■ **Activity**:
Nothing but text lines should be duplicated: start with the first line of the listing below and stop after the line holding "خودمان افتخار می‌کنیم", omitting pictures.
:::::
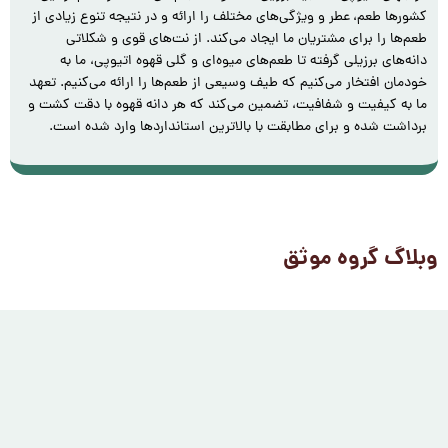
کشورها طعم، عطر و ویژگی‌های مختلف را ارائه و در نتیجه تنوع زیادی از
طعم‌ها را برای مشتریان ما ایجاد می‌کند. از نت‌های قوی و شکلاتی
دانه‌های برزیلی گرفته تا طعم‌های میوه‌ای و گلی قهوه اتیوپی، ما به
خودمان افتخار می‌کنیم که طیف وسیعی از طعم‌ها را ارائه می‌کنیم. تعهد
ما به کیفیت و شفافیت، تضمین می‌کند که هر دانه‌ قهوه با دقت کشت و
برداشت شده و برای مطابقت با بالاترین استانداردها وارد شده است.
وبلاگ گروه موثق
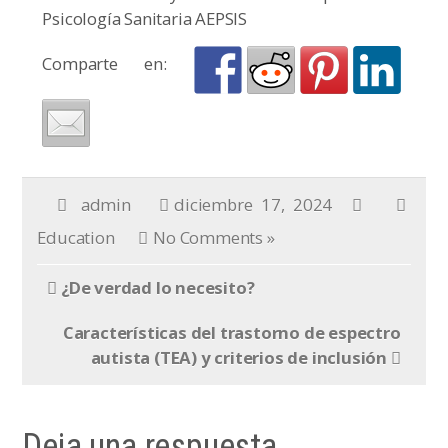
Psicología Sanitaria AEPSIS
Comparte en:
admin
diciembre 17, 2024
Education
No Comments »
¿De verdad lo necesito?
Características del trastorno de espectro
autista (TEA) y criterios de inclusión
Deja una respuesta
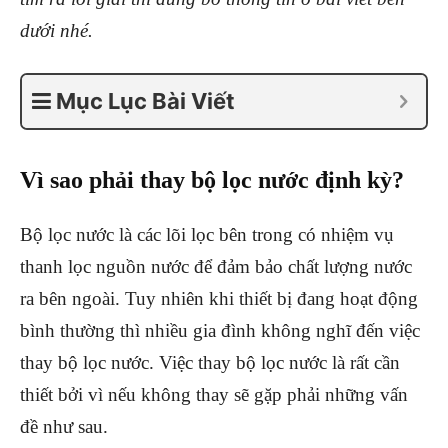
dưới nhé.
Mục Lục Bài Viết
Vì sao phải thay bộ lọc nước định kỳ?
Bộ lọc nước là các lõi lọc bên trong có nhiệm vụ
thanh lọc nguồn nước để đảm bảo chất lượng nước
ra bên ngoài. Tuy nhiên khi thiết bị đang hoạt động
bình thường thì nhiều gia đình không nghĩ đến việc
thay bộ lọc nước. Việc thay bộ lọc nước là rất cần
thiết bởi vì nếu không thay sẽ gặp phải những vấn
đề như sau.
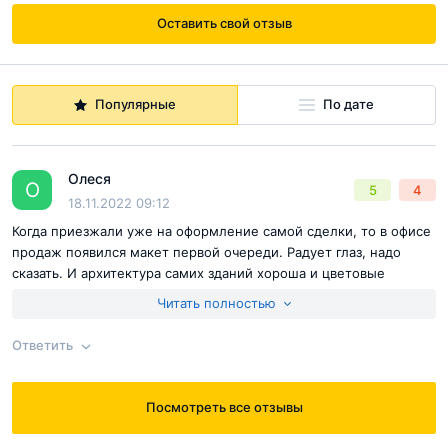
Оставить свой отзыв
Популярные
По дате
Олеся
О
5
4
18.11.2022 09:12
Когда приезжали уже на оформление самой сделки, то в офисе
продаж появился макет первой очереди. Радует глаз, надо
сказать. И архитектура самих зданий хороша и цветовые
решения, территория для двора достаточная, по фотографиям
Читать полностью
то ее не особо можно определить. В общем еще раз убедились
в правильном выборе комплекса для покупки квартиры для
Ответить
расширения
Посмотреть все отзывы
Ответ на отзыв
@Олеся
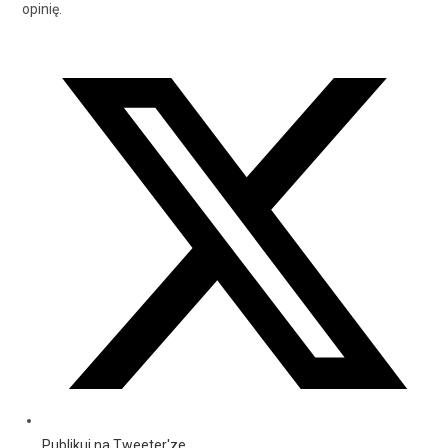
opinię.
Publikuj na Tweeter'ze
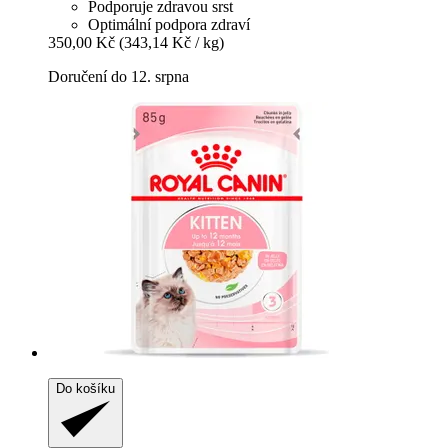
Podporuje zdravou srst
Optimální podpora zdraví
350,00 Kč
(343,14 Kč / kg)
Doručení do 12. srpna
Do košíku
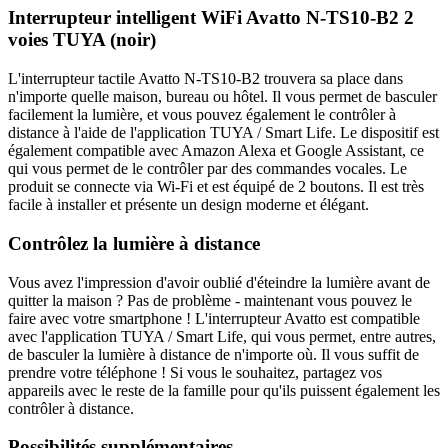
Interrupteur intelligent WiFi Avatto N-TS10-B2 2
voies TUYA (noir)
L'interrupteur tactile Avatto N-TS10-B2 trouvera sa place dans
n'importe quelle maison, bureau ou hôtel. Il vous permet de basculer
facilement la lumière, et vous pouvez également le contrôler à
distance à l'aide de l'application TUYA / Smart Life. Le dispositif est
également compatible avec Amazon Alexa et Google Assistant, ce
qui vous permet de le contrôler par des commandes vocales. Le
produit se connecte via Wi-Fi et est équipé de 2 boutons. Il est très
facile à installer et présente un design moderne et élégant.
Contrôlez la lumière à distance
Vous avez l'impression d'avoir oublié d'éteindre la lumière avant de
quitter la maison ? Pas de problème - maintenant vous pouvez le
faire avec votre smartphone ! L'interrupteur Avatto est compatible
avec l'application TUYA / Smart Life, qui vous permet, entre autres,
de basculer la lumière à distance de n'importe où. Il vous suffit de
prendre votre téléphone ! Si vous le souhaitez, partagez vos
appareils avec le reste de la famille pour qu'ils puissent également les
contrôler à distance.
Possibilités supplémentaires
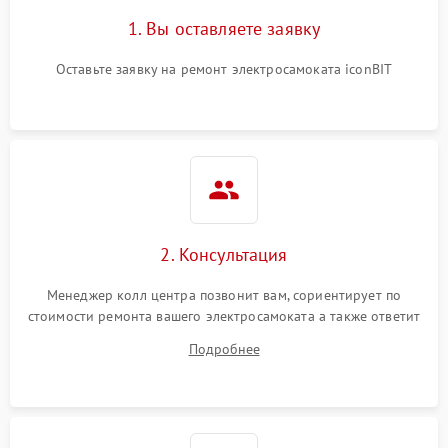
1. Вы оставляете заявку
Оставьте заявку на ремонт электросамоката iconBIT
2. Консультация
Менеджер колл центра позвонит вам, сориентирует по
стоимости ремонта вашего электросамоката а также ответит
на все ваши вопросы.
Подробнее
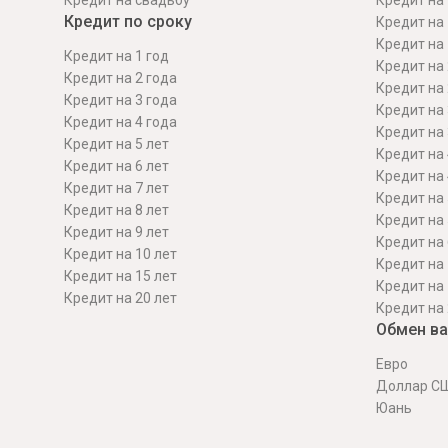
Кредит на свадьбу
Кредит на 
Кредит по сроку
Кредит на 
Кредит на 
Кредит на 1 год
Кредит на 
Кредит на 2 года
Кредит на 
Кредит на 3 года
Кредит на 
Кредит на 4 года
Кредит на 
Кредит на 5 лет
Кредит на 
Кредит на 6 лет
Кредит на 
Кредит на 7 лет
Кредит на 
Кредит на 8 лет
Кредит на 
Кредит на 9 лет
Кредит на 
Кредит на 10 лет
Кредит на 
Кредит на 15 лет
Кредит на 
Кредит на 20 лет
Кредит на 
Обмен в
Евро
Доллар С
Юань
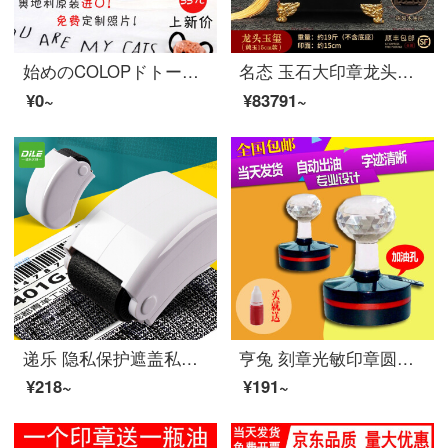
始めのCOLOPドトーンと同じ幼稚園の名前は赤ちゃんの名前を貼って防水と洗濯の印鑑を押して、子供の入学祝いに黒い印影P 20（印痕サイズ38*14 MM）を押します。
名态 玉石大印章龙头玉玺摆件招财升官印老板办公室创意装饰品中式家居招财风水摆件乔迁开业礼品送领导 龙头玉玺黄玉石15cm
¥0~
¥83791~
递乐 隐私保护遮盖私人合同文件资料涂抹滚轮乱码保密印章 2746白色 +1瓶黑色印油
亨兔 刻章光敏印章圆形椭圆形长方形印章定制定做自动出油竣工图章万次印章私章名字印章 圆形40（常用尺寸）
¥218~
¥191~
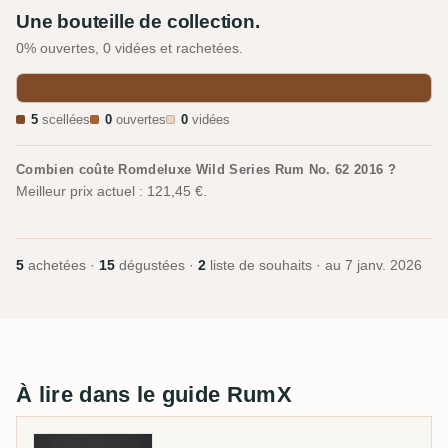
Une bouteille de collection.
0% ouvertes, 0 vidées et rachetées.
5
scellées
0
ouvertes
0
vidées
Combien coûte Romdeluxe Wild Series Rum No. 62 2016 ?
Meilleur prix actuel : 121,45 €.
5
achetées ·
15
dégustées ·
2
liste de souhaits · au
7 janv. 2026
À lire dans le guide RumX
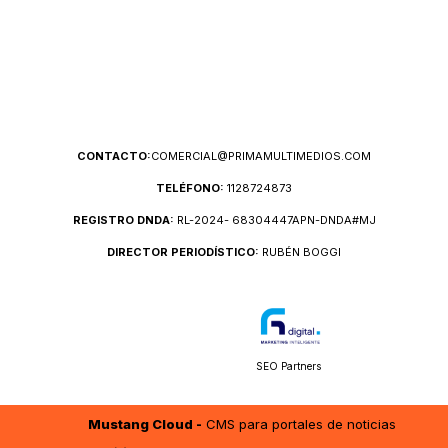
CONTACTO:
COMERCIAL@PRIMAMULTIMEDIOS.COM
TELÉFONO:
1128724873
REGISTRO DNDA:
RL-2024- 68304447APN-DNDA#MJ
DIRECTOR PERIODÍSTICO:
RUBÉN BOGGI
SEO Partners
Mustang Cloud -
CMS para portales de noticias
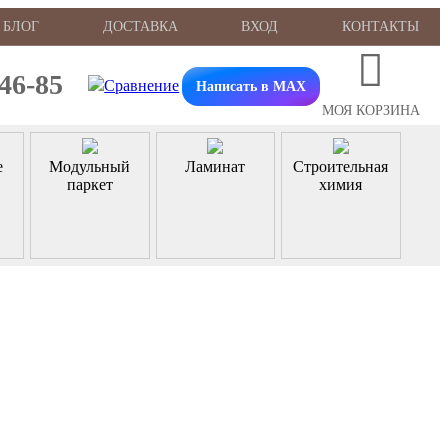
БЛОГ
ДОСТАВКА
ВХОД
КОНТАКТЫ
-46-85
Написать в MAX
МОЯ КОРЗИНА
е
Модульный
Ламинат
Строительная
паркет
химия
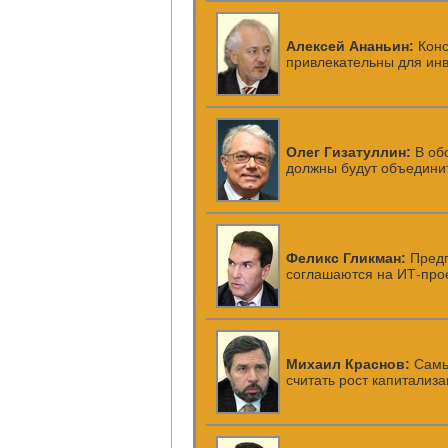
Алексей Ананьин:
Конс
привлекательны для ин
Олег Гизатуллин:
В об
должны будут объединит
Феликс Гликман:
Предп
соглашаются на
ИТ-про
Михаил Краснов:
Самы
считать рост капитализ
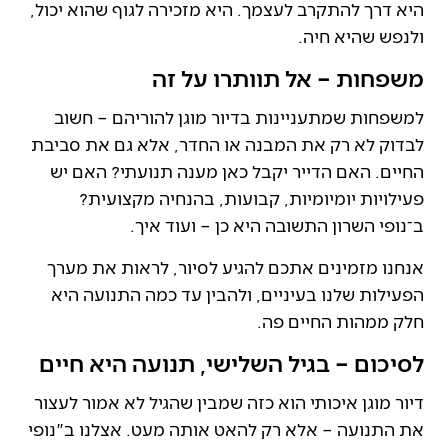
היא דרך להתקרב לעצמך. היא מזכירה לגוף שהוא יכול,
ולנפש שהיא חיה.
משפחות – אל תוותרו על זה
למשפחות שמתעניינות בדיור מוגן להוריהם – חשוב
לבדוק לא רק את המבנה או החדר, אלא גם את סביבת
החיים. האם הדייר יקבל כאן מענה תנועתי? האם יש
פעילויות יומיומיות, קבועות, בהנחיה מקצועית?
ב־נופי השרון התשובה היא כן – ועוד איך.
אנחנו מזמינים אתכם להגיע לסיור, לראות את מערך
הפעילות שלנו בעיניים, ולהבין עד כמה התנועה היא
חלק ממהות החיים פה.
לסיכום – בגיל השלישי, תנועה היא חיים
דיור מוגן איכותי הוא כזה שמבין שהגיל לא אמור לעצור
את התנועה – אלא רק להאט אותה מעט. אצלנו ב"נופי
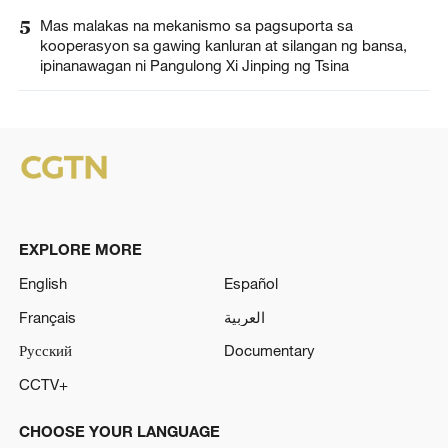
5
Mas malakas na mekanismo sa pagsuporta sa
kooperasyon sa gawing kanluran at silangan ng bansa,
ipinanawagan ni Pangulong Xi Jinping ng Tsina
EXPLORE MORE
English
Español
Français
العربية
Русский
Documentary
CCTV+
CHOOSE YOUR LANGUAGE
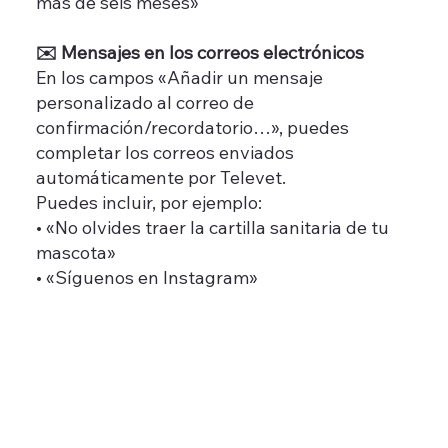
más de seis meses»
✉️ Mensajes en los correos electrónicos
En los campos «Añadir un mensaje
personalizado al correo de
confirmación/recordatorio…», puedes
completar los correos enviados
automáticamente por Televet.
Puedes incluir, por ejemplo:
• «No olvides traer la cartilla sanitaria de tu
mascota»
• «Síguenos en Instagram»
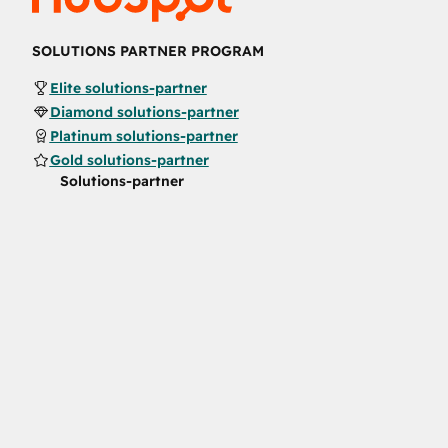
SOLUTIONS PARTNER PROGRAM
Elite solutions-partner
Diamond solutions-partner
Platinum solutions-partner
Gold solutions-partner
Solutions-partner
:::::
■ **Answer below**:
کشورها طعم، عطر و ویژگی‌های مختلف را ارائه و در نتیجه تنوع زیادی از
طعم‌ها را برای مشتریان ما ایجاد می‌کند. از نت‌های قوی و شکلاتی
دانه‌های برزیلی گرفته تا طعم‌های میوه‌ای و گلی قهوه اتیوپی، ما به
خودمان افتخار می‌کنیم که طیف وسیعی از طعم‌ها را ارائه می‌کنیم. تعهد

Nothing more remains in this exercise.